Alexandre Neves, mais conhecido por Mestre ou Wide, encontra-se há 13 anos à frente da secção de arte do Espaço Jovem de Safende, na Praia. Com a experiência acumulada e porque ama ensinar, sonha abrir uma escola de reinserção através do artesanato. A ideia é apoiar os jovens problemáticos que tencionam mudar de vida.
Alexandre Neves lembra que, quando iniciou a sua colaboração no Espaço Aberto, “não estava para esta coisa de arte”, mas depois constatou que o local e os jovens que o frequentavam tinham necessidade de ter alguém com habilidades em arte.
“Como já tinha esta afinidade, voluntariei-me para dirigir e preparar algumas pessoas na área de artesanato, arte e cabedal e não só”, recorda ao A NAÇÃO.
Hoje, volvidos 13 anos, diz, com redobrado orgulho, que a sua proposta acabou por resultar, preparando os jovens para o trabalho da arte e do cabedal, pelo que se atreve a dizer que “o projecto foi um sucesso”.

########################################

Trabalho pedido:
1. Responda a estas perguntas com base no texto de estudo:
(a) Há quantos anos está Alexandre Neves à frente da secção de arte do Espaço Jovem de Safende?
(b) Que escola sonha ele abrir?
(c) Que palavra usa ele para classificar o projecto?
2. Indique as áreas, nomeadas no texto de estudo, em que Alexandre Neves se voluntariou para dirigir e preparar pessoas.

########################################

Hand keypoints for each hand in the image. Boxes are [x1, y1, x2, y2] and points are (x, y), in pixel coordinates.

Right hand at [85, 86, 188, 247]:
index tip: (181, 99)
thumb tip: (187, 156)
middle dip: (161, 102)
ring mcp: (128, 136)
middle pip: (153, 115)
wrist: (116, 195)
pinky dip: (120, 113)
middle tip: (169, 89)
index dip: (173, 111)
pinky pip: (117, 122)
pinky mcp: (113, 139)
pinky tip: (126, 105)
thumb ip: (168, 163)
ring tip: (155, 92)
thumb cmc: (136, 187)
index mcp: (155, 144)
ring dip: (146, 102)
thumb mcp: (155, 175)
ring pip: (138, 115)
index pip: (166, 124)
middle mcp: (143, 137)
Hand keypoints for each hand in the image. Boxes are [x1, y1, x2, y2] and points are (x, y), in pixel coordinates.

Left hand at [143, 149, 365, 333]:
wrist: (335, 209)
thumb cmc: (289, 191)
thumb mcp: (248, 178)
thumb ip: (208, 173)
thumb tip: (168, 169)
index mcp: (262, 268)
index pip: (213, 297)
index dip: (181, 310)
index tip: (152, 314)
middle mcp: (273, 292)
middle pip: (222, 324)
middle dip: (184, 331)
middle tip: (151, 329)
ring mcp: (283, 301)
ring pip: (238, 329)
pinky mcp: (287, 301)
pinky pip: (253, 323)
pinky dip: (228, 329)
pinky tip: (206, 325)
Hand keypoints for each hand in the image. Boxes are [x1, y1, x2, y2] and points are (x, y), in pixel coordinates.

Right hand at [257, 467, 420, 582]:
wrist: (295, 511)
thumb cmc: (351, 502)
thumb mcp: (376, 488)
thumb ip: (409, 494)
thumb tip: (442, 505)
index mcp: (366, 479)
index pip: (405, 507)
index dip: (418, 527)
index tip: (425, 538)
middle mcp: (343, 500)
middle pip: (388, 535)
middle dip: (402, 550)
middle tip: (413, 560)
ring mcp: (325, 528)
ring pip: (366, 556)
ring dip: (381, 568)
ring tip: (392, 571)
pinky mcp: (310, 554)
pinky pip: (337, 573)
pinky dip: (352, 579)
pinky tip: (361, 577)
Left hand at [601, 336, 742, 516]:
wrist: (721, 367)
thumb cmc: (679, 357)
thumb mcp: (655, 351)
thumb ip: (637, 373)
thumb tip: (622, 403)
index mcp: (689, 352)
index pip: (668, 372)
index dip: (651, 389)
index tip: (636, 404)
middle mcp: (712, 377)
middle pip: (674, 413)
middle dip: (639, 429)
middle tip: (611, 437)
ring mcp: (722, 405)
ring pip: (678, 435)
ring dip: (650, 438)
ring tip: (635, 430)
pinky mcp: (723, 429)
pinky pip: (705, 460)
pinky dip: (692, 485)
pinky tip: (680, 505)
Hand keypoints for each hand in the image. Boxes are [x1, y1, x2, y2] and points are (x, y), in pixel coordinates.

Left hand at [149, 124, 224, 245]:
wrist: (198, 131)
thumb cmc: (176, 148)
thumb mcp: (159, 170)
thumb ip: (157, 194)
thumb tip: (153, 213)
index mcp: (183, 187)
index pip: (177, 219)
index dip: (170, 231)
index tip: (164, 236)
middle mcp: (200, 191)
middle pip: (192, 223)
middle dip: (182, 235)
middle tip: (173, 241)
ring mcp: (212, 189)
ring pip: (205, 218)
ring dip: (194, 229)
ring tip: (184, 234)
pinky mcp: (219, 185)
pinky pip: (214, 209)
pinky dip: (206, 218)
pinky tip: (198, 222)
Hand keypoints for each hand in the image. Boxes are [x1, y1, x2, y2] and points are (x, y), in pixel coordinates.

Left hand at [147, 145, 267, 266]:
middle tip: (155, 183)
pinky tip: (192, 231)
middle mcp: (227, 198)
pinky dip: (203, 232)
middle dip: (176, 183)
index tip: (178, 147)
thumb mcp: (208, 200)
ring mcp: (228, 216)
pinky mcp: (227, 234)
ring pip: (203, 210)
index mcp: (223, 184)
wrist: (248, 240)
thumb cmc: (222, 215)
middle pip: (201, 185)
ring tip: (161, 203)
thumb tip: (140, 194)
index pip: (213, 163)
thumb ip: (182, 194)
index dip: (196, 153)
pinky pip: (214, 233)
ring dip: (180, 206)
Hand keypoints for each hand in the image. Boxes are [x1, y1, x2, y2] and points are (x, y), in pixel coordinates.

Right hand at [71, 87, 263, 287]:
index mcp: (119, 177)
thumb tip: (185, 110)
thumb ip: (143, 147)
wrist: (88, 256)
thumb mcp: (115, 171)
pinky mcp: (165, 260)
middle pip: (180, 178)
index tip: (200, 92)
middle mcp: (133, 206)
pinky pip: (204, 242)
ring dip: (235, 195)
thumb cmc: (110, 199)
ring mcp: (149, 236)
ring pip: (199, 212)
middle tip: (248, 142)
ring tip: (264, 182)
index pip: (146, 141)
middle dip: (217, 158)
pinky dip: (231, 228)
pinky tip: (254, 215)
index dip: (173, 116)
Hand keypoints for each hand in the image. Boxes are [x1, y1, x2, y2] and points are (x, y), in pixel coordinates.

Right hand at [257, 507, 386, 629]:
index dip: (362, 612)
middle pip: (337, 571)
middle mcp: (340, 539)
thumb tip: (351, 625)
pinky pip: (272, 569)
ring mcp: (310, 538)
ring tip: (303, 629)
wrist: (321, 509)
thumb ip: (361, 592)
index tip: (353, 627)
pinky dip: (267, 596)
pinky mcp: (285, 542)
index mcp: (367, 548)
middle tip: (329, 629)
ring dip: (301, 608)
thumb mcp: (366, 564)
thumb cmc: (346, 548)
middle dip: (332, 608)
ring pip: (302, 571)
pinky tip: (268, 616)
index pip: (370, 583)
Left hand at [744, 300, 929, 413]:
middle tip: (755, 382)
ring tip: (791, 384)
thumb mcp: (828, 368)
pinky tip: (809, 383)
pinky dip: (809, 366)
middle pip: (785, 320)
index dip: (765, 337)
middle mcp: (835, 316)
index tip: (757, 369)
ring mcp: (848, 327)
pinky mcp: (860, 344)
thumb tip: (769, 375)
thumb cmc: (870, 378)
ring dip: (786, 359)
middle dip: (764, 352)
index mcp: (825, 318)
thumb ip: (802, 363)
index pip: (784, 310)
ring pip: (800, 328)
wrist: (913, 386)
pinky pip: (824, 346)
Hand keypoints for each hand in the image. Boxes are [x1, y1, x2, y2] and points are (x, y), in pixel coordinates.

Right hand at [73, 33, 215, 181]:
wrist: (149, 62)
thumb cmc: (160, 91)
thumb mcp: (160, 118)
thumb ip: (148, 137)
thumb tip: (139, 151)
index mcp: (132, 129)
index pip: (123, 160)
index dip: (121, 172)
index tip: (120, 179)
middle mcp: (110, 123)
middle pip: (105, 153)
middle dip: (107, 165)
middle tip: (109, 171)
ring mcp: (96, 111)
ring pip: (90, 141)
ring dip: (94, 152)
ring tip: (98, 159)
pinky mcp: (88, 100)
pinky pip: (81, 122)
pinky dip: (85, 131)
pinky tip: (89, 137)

########################################

As suas respostas:
1.
(a) Há 13 anos.
(b) Uma escola de reinserção através do artesanato.
(c) "Sucesso".

2. Artesanato, arte e cabedal.